Ancuta Sarca’s Spellbinding Shoe Sculptures Enchant the Fashion World
In an artist’s studio bursting with color in East London, a young talent carefully crafts her next masterpiece. But Ancuta Sarca does not sculpt with clay or paint upon canvas; her medium is leather, mesh, and rubber. With deft fingers, she pieces together fragments of vintage sneakers, metallic fabrics, buttery patent leather – mismatched jigsaw pieces transformed through her vision into fantastical footwear.
Sarca, a Romanian transplant whose previous life dressing indie rockstars seems worlds away, has captured the imagination of the fashion elite with her shoe label’s intriguing Frankenstein chic. Browns buying director Ida Petersson praises the brand’s “ability to blend the sports and sustainability worlds together,” while Sarca’s inaugural collaboration with Fashion East cemented her as a designer to watch.

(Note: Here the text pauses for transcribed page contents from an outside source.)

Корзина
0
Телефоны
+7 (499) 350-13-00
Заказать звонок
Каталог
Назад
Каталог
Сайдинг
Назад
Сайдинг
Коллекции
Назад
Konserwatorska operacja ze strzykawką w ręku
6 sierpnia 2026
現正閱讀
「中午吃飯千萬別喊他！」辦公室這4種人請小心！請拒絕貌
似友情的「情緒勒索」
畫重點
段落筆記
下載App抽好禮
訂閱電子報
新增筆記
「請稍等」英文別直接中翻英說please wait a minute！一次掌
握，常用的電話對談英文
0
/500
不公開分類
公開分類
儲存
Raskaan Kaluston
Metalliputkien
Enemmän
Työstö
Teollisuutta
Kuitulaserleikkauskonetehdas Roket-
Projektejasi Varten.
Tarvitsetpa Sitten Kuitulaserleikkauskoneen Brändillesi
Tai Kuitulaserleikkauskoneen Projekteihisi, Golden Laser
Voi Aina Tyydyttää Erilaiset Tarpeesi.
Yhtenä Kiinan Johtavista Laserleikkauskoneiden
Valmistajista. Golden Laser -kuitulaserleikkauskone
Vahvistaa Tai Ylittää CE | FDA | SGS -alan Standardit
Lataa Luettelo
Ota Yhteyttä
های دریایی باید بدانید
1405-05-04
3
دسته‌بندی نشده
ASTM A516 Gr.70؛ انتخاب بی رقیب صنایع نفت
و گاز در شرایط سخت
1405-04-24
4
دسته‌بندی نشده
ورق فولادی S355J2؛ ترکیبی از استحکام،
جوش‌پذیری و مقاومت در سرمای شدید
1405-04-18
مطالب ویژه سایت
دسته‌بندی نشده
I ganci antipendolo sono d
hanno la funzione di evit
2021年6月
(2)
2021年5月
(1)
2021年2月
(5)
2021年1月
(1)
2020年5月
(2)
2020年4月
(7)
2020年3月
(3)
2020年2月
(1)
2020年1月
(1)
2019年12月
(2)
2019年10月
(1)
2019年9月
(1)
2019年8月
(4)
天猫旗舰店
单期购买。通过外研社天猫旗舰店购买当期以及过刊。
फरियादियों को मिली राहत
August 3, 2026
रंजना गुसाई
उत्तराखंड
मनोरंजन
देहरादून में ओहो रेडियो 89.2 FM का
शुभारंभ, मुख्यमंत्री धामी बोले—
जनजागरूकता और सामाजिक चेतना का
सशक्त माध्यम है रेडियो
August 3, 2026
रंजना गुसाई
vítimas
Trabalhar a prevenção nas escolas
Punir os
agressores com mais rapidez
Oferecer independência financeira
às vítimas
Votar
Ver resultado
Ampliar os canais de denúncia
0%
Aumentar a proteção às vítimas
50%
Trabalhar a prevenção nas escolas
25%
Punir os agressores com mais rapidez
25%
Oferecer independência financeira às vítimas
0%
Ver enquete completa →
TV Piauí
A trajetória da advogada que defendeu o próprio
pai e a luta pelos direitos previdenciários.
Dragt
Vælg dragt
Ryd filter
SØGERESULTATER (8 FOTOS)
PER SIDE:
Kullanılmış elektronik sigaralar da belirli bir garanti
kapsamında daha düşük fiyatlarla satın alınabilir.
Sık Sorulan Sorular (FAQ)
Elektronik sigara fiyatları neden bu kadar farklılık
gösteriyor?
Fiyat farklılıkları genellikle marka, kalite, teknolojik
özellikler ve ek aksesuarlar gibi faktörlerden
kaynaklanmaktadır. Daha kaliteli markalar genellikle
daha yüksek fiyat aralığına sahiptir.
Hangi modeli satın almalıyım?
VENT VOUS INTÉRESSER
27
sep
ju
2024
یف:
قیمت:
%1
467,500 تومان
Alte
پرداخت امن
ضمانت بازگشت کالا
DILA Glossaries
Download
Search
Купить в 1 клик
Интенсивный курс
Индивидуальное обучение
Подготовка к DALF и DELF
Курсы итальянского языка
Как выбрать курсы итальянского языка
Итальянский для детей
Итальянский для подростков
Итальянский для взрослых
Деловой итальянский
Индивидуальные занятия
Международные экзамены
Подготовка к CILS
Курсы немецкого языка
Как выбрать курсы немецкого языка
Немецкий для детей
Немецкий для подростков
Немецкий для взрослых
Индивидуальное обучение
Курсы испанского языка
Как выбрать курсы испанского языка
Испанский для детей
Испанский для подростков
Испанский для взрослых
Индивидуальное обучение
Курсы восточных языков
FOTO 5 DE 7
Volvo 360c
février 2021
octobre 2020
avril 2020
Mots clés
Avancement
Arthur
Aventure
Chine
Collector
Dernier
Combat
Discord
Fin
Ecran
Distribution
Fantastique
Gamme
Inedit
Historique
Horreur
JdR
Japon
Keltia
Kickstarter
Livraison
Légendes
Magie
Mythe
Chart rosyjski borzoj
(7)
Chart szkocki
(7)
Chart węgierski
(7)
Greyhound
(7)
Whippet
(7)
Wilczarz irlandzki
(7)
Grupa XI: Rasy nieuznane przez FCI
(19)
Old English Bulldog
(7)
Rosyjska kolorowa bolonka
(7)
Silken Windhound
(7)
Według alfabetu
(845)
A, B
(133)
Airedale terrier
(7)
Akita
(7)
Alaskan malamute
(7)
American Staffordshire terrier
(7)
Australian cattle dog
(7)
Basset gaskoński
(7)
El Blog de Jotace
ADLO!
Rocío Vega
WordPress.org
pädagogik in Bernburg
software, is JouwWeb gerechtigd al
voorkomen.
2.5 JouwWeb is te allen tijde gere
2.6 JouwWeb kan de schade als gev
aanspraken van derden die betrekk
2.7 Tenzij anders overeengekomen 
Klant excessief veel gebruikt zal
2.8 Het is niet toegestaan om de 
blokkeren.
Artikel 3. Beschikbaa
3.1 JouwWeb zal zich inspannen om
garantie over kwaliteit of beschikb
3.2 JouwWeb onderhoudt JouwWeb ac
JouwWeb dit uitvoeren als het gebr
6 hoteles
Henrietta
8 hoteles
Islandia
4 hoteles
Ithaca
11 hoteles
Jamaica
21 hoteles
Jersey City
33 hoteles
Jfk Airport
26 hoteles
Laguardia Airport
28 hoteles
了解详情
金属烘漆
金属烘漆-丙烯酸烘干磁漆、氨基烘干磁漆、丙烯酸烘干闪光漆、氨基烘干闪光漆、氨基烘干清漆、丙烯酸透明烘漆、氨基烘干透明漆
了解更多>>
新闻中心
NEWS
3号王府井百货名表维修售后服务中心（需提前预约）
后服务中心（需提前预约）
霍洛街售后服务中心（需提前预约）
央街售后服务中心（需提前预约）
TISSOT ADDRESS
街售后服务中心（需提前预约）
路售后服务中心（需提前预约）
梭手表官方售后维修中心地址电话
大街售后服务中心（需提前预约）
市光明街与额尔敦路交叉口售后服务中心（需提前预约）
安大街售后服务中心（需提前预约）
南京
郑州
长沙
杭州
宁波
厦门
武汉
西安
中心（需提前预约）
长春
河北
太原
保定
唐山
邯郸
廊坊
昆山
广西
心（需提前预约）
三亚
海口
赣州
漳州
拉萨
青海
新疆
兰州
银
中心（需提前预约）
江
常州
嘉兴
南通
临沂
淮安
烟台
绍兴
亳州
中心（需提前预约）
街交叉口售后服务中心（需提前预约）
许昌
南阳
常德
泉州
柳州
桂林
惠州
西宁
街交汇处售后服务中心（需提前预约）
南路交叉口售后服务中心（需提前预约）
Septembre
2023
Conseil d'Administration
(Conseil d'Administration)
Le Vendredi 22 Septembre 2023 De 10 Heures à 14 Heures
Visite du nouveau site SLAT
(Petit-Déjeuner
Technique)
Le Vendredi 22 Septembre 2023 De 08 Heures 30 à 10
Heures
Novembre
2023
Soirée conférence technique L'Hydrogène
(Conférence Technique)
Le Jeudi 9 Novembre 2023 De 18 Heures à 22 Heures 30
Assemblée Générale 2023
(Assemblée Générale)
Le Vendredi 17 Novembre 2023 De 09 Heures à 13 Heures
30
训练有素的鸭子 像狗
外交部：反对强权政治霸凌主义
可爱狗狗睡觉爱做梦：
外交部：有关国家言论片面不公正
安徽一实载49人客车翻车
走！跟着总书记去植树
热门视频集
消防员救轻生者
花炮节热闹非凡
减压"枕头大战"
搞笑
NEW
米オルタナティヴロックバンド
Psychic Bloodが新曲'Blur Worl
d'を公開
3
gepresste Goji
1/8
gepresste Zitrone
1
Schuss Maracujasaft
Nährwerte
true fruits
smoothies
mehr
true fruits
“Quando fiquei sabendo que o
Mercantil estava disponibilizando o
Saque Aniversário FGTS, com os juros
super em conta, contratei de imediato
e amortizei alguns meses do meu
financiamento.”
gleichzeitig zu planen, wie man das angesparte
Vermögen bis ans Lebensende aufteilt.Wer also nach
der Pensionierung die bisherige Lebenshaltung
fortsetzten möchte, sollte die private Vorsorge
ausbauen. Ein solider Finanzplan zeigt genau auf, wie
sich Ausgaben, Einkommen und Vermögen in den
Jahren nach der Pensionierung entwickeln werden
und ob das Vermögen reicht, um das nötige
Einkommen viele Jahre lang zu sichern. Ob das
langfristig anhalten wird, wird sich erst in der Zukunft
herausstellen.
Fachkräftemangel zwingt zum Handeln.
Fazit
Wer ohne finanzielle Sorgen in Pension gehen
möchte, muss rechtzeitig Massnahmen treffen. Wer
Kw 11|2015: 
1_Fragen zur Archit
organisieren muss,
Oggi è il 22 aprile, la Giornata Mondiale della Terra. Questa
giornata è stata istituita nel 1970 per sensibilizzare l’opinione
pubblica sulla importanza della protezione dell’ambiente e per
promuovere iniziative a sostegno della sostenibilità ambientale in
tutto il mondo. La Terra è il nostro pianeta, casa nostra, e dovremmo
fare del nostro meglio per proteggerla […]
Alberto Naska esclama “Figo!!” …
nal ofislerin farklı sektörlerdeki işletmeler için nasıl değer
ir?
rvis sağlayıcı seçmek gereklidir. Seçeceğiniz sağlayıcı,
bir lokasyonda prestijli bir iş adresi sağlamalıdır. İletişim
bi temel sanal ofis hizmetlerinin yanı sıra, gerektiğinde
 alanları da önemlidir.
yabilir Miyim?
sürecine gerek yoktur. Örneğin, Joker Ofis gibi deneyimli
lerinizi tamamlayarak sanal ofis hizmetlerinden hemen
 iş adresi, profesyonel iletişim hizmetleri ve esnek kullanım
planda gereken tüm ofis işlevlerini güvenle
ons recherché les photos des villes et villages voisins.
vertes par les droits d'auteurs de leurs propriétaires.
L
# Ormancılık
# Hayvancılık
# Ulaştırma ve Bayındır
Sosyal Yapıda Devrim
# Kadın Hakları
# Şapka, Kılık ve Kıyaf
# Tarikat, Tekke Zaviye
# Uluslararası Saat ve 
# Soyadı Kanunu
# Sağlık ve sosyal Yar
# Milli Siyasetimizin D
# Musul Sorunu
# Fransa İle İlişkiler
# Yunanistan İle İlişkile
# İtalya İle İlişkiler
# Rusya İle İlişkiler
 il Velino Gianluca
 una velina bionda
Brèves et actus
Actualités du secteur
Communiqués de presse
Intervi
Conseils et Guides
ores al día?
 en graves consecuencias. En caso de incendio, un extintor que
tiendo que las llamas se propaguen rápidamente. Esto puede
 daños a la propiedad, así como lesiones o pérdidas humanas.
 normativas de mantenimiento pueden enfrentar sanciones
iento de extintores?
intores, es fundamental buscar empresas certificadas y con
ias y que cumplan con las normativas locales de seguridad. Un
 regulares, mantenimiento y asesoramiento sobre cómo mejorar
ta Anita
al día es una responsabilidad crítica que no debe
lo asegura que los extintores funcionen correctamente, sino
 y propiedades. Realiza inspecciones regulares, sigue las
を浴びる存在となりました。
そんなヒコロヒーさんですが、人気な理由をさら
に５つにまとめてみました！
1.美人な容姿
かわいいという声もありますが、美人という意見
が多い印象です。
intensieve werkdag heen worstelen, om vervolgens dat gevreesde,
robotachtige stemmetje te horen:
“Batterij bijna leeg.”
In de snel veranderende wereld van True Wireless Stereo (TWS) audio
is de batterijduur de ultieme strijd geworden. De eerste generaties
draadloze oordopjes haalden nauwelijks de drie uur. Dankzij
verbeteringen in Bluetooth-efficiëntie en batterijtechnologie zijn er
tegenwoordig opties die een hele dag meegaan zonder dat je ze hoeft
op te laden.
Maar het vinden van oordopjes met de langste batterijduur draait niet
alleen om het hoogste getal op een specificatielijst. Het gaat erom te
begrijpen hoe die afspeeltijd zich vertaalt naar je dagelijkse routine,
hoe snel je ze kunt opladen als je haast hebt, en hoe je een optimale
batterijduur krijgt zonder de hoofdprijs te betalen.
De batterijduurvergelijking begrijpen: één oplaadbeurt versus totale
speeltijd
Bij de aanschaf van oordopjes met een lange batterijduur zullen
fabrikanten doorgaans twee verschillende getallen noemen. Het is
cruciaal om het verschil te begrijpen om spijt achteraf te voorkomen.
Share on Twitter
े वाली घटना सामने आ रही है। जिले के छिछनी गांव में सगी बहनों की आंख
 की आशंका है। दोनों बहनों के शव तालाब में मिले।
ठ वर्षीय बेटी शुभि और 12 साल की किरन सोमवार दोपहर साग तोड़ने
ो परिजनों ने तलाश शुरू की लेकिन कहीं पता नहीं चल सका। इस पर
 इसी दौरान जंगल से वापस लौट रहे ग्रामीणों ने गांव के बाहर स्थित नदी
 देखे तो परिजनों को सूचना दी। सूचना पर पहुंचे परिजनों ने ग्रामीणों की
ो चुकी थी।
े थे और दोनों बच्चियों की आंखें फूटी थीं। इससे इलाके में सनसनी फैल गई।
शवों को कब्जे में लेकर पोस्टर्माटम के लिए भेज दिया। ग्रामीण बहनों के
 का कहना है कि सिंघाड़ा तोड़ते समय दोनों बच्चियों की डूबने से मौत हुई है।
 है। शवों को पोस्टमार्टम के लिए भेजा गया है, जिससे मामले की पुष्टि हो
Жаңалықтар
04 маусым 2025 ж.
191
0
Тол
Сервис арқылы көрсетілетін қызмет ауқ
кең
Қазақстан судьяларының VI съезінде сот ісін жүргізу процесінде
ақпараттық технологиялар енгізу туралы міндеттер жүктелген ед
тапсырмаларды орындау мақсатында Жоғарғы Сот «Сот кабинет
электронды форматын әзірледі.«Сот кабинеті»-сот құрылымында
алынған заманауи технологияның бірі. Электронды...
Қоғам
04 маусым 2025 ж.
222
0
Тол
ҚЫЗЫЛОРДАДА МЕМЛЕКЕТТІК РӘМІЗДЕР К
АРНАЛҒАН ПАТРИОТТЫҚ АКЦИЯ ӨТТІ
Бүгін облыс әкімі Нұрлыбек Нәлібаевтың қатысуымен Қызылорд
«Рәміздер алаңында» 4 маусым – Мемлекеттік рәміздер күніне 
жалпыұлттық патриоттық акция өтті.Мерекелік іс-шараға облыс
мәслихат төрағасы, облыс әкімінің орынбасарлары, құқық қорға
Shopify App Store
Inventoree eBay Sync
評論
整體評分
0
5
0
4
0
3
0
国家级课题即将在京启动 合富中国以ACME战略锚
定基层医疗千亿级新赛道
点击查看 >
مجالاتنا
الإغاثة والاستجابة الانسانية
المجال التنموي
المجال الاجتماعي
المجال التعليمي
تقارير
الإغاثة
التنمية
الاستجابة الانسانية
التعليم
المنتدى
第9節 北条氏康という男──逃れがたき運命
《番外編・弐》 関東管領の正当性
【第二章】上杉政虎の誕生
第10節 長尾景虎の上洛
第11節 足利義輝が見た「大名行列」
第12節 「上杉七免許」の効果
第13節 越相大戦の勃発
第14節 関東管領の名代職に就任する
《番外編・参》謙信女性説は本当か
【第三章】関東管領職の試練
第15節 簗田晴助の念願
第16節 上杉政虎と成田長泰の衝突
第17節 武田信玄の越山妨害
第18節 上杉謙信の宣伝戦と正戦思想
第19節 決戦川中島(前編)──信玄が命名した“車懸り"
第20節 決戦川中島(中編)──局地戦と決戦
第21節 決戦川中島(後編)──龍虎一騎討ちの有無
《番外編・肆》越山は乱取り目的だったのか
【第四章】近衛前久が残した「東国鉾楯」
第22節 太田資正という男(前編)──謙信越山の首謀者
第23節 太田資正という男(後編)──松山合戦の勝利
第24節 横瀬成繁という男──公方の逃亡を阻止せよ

Yet her beginnings were humble. Desperate for distraction from the monotony of an office job, Sarca started crafting quirky loafers and sandals for herself from castaway materials, more to spark joy than to make a business. But when friends coveted her designs, she hired two seamstresses with a factory background in her hometown to produce some samples. Stockists came calling shortly after Sarca’s raw talent shone at Romanian Fashion Week, and her peculiar footprint in the industry grew season after season.
Now splitting her time between the old world and the new, Sarca admits expansion is in the cards but reassures she will always remain hands-on, sewing initial prototypes of her 500-piece seasonal collections. Though keeping up with demand grows more daunting, it seems likely Sarca’s mesmerizing patchwork heels will continue marching their vibrant, boldly feminine way onto retail floors and red carpets across the globe.